USP/HCRP - Hospital das Clínicas de Ribeirão Preto (SP) — Prova 2022
Homem, 65 anos, apresentava-se com dor em artelhos do pé esquerdo há dois meses com piora progressiva sem fator de melhora com a postura ou posição. Há um mês notou aparecimento de lesão necrótica no hálux esquerdo. Fumante há 40 anos e hipertenso com controle irregular fazendo uso de losartana 50 mg dia. Ao exame clínico apresentava-se com pulso femoral amplo e palpável e ausência de pulsos em região de poplítea, tibial posterior e de artéria pediosa. Lesão gangrenada e seca envolvendo 2/3 do hálux esquerdo com discreta hiperemia de bordos e sem edema.Qual melhor conduta imediata para o caso?
Dor em repouso + lesão trófica + pulsos distais ausentes em fumante → Isquemia Crítica de Membro. Arteriografia para revascularização.
O quadro de dor em repouso, lesão necrótica em extremidade e ausência de pulsos distais em paciente com fatores de risco (tabagismo, hipertensão) é altamente sugestivo de isquemia crítica de membro inferior. A arteriografia é a conduta imediata para mapear a anatomia vascular e planejar a revascularização, que é essencial para salvamento do membro.

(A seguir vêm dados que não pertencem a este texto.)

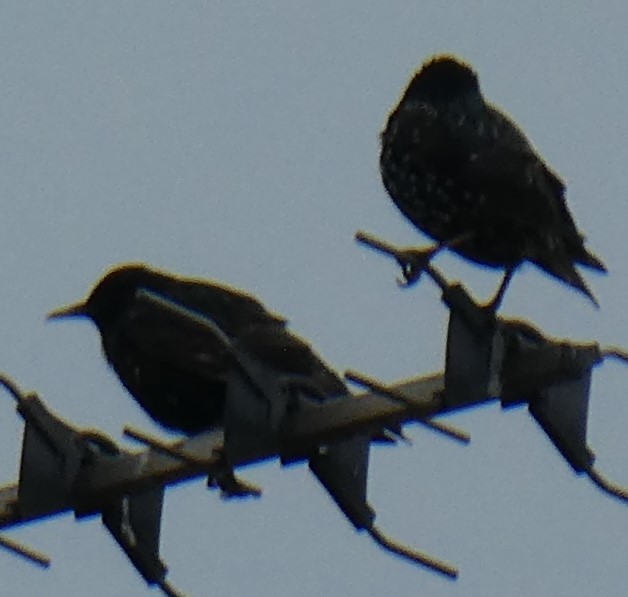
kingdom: Animalia
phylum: Chordata
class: Aves
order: Passeriformes
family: Sturnidae
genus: Sturnus
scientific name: Sturnus vulgaris
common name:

A isquemia crítica de membro inferior (ICMI) é a forma mais grave da doença arterial periférica (DAP), caracterizada por dor isquêmica em repouso persistente, úlceras ou gangrena. É uma condição que ameaça a viabilidade do membro e está associada a alta morbidade e mortalidade cardiovascular. O reconhecimento precoce e a intervenção adequada são cruciais para o salvamento do membro e para a melhoria da qualidade de vida do paciente, sendo um tema de grande importância na cirurgia vascular e clínica médica. O quadro clínico típico envolve dor em artelhos ou pé que piora com a elevação do membro e melhora com a dependência, além da presença de lesões tróficas (necrose, gangrena). Ao exame físico, a ausência de pulsos distais (poplíteo, tibial posterior, pedioso) é um achado fundamental, mesmo com pulsos proximais preservados, indicando obstrução distal. Fatores de risco como tabagismo e hipertensão são fortemente associados à aterosclerose, principal causa da DAP. A conduta imediata na ICMI visa restabelecer o fluxo sanguíneo para o membro. A arteriografia do membro inferior é o exame padrão-ouro para o planejamento da revascularização, seja endovascular (angioplastia com ou sem stent) ou cirúrgica (bypass). Outras medidas, como antibioticoterapia, são secundárias e só devem ser iniciadas após a avaliação e planejamento da revascularização, que é a prioridade para evitar a amputação e preservar a função do membro.
Os sinais e sintomas da isquemia crítica de membro inferior incluem dor em repouso (especialmente noturna), lesões tróficas (úlceras, necrose, gangrena) que não cicatrizam, e ausência ou diminuição acentuada dos pulsos distais, frequentemente em pacientes com fatores de risco como tabagismo e diabetes.
A arteriografia é a melhor conduta imediata porque permite visualizar a anatomia vascular do membro inferior, identificar o local e a extensão das obstruções arteriais. Essa informação é crucial para planejar a estratégia de revascularização, seja por angioplastia ou cirurgia, visando restaurar o fluxo sanguíneo e salvar o membro.
Os principais fatores de risco para a doença arterial periférica, que pode evoluir para isquemia crítica, são tabagismo, diabetes mellitus, hipertensão arterial sistêmica, dislipidemia, idade avançada e histórico familiar de doença cardiovascular.